The Temporal Element
The temporal element may be more active in some cognitive processes than in others. The visual system, for example, may require repeated or residual activation to simplify interpretation of motion. But the visual system may not require residual activation to process different images in rapid succession, like a slide show. When the head is rotated full circle, as in searching for a person in a large area, the absence of temporal dependency could be described as a “snapshot” effect in which all the information required for interpretation is immediately available. A fraction of a second of exposure (glance) is enough to produce a clear photographic imprint of an image in the brain. The information in that imprint is likely to be transient and self-contained; it can be complete and understandable just as a photograph is independently understandable, then completely forgotten.
A split-second exposure to language data, however, whether written or spoken, has less information value. A single loud exclamation, such as “STOP” or “FIRE – RUN” may draw a person’s attention and motivate action, but the real information value is less than the shock value. The temporal flow of text or speech data is only meaningful in sequence. The longer the exposure available, the more likely the context will be understandable, and the more meaningful it becomes. While snapshots may be fine for visual processing where the spatial element of context dominates, an active and prominent means of temporal processing is essential for abstract thinking such as language understanding.
Time and Directionality
Some of the most successful and flexible vision processing systems use multi-directional flow of E/I. In Fukushima’s neocognitron, for example, both forward and backward propagation are used (1988, p. 66). This approach is quite useful in the image-recognition domain, but it may be less useful in more abstract or non-imaginal types of processing because it uses only snapshots of input. There is no stream of input: the network only processes a single two-dimensional image in any given time frame.
The backwards flow in Fukushima’s model is appealing because the effect resembles cuing, an important context setting process. When parts of the pattern are recognized, the output is sent backwards through the network, creating a kind of adaptive resonance that resembles selective attention. This helps the sensory input portion of the network focus on recognizable areas of the pattern (Fukushima, 1988, p. 67). The paths of backward and forward flow in Fukushima’s network are separate, but through interconnections between the paths, the backward selective-attention signals facilitate the forward signals, while the forward signals provide virtual gates for the backward signal flow.

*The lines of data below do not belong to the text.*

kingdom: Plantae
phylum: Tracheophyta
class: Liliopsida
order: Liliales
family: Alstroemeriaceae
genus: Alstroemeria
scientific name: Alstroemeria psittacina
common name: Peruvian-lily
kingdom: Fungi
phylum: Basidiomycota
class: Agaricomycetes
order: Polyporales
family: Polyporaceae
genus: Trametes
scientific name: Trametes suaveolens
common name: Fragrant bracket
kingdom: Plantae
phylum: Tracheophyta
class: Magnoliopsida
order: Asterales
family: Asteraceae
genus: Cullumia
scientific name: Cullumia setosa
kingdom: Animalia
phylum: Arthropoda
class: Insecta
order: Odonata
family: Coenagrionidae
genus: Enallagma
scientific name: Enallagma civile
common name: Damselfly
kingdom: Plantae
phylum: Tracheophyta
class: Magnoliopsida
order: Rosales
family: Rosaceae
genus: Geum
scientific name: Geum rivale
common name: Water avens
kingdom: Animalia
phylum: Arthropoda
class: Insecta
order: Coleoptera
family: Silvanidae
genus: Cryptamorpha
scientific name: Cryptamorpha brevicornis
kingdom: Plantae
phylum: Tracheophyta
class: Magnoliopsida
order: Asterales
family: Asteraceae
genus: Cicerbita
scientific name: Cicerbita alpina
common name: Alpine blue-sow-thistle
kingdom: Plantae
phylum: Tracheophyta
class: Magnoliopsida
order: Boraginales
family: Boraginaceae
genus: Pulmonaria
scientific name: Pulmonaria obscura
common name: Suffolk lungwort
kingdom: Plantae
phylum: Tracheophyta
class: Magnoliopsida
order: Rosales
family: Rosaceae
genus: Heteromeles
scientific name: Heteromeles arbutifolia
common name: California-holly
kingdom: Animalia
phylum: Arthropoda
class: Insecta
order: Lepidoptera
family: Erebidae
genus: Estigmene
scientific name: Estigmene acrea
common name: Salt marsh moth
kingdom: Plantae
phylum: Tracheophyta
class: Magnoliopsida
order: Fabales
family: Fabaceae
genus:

The elaborate scheme embodied in the Fukushima model is consistent with the cuing principle; for image processing, it works extremely well. Because of the temporally restricted frame of input, however, it does not resemble the type of processing required for language processing, reasoning, or other cognitive activities that involve a stream of input and a volley of forward and backward constraints that govern the output. Ergo, while this can serve as a good component for a model for language understanding, it cannot handle all the processes, especially change over time, needed for robust interpretation. MIPUS, you and I will need something more robust to be able to perform more complex cognitive tasks, especially understanding human language communication.